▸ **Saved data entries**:
..............................
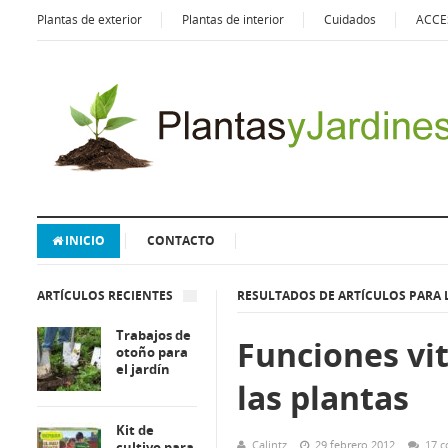
Plantas de exterior
Plantas de interior
Cuidados
ACCE
INICIO
CONTACTO
ARTÍCULOS RECIENTES
RESULTADOS DE ARTÍCULOS PARA 
Trabajos de
Funciones vit
otoño para
el jardín
las plantas
Kit de
Calintz
29 febrero 2012
17 c
cultivo para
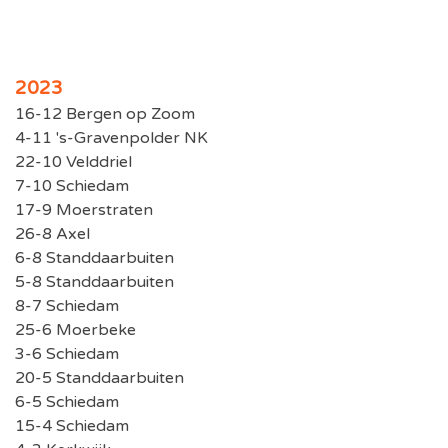
2023
16-12 Bergen op Zoom
4-11 's-Gravenpolder NK
22-10 Velddriel
7-10 Schiedam
17-9 Moerstraten
26-8 Axel
6-8 Standdaarbuiten
5-8 Standdaarbuiten
8-7 Schiedam
25-6 Moerbeke
3-6 Schiedam
20-5 Standdaarbuiten
6-5 Schiedam
15-4 Schiedam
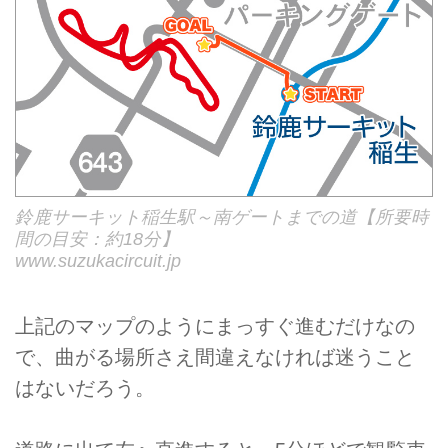
鈴鹿サーキット稲生駅～南ゲートまでの道【所要時
間の目安：約18分】
www.suzukacircuit.jp
上記のマップのようにまっすぐ進むだけなの
で、曲がる場所さえ間違えなければ迷うこと
はないだろう。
..............................
Please transcribe all the text lines in the material above, word for word, and leave the pictures out of your answer.

Plantas de exterior
Plantas de interior
Cuidados
ACCE
INICIO
CONTACTO
ARTÍCULOS RECIENTES
RESULTADOS DE ARTÍCULOS PARA 
Trabajos de
Funciones vit
otoño para
el jardín
las plantas
Kit de
Calintz
29 febrero 2012
17 c
cultivo para
2023
16-12 Bergen op Zoom
4-11 's-Gravenpolder NK
22-10 Velddriel
7-10 Schiedam
17-9 Moerstraten
26-8 Axel
6-8 Standdaarbuiten
5-8 Standdaarbuiten
8-7 Schiedam
25-6 Moerbeke
3-6 Schiedam
20-5 Standdaarbuiten
6-5 Schiedam
15-4 Schiedam
鈴鹿サーキット稲生駅～南ゲートまでの道【所要時
間の目安：約18分】
www.suzukacircuit.jp
上記のマップのようにまっすぐ進むだけなの
で、曲がる場所さえ間違えなければ迷うこと
はないだろう。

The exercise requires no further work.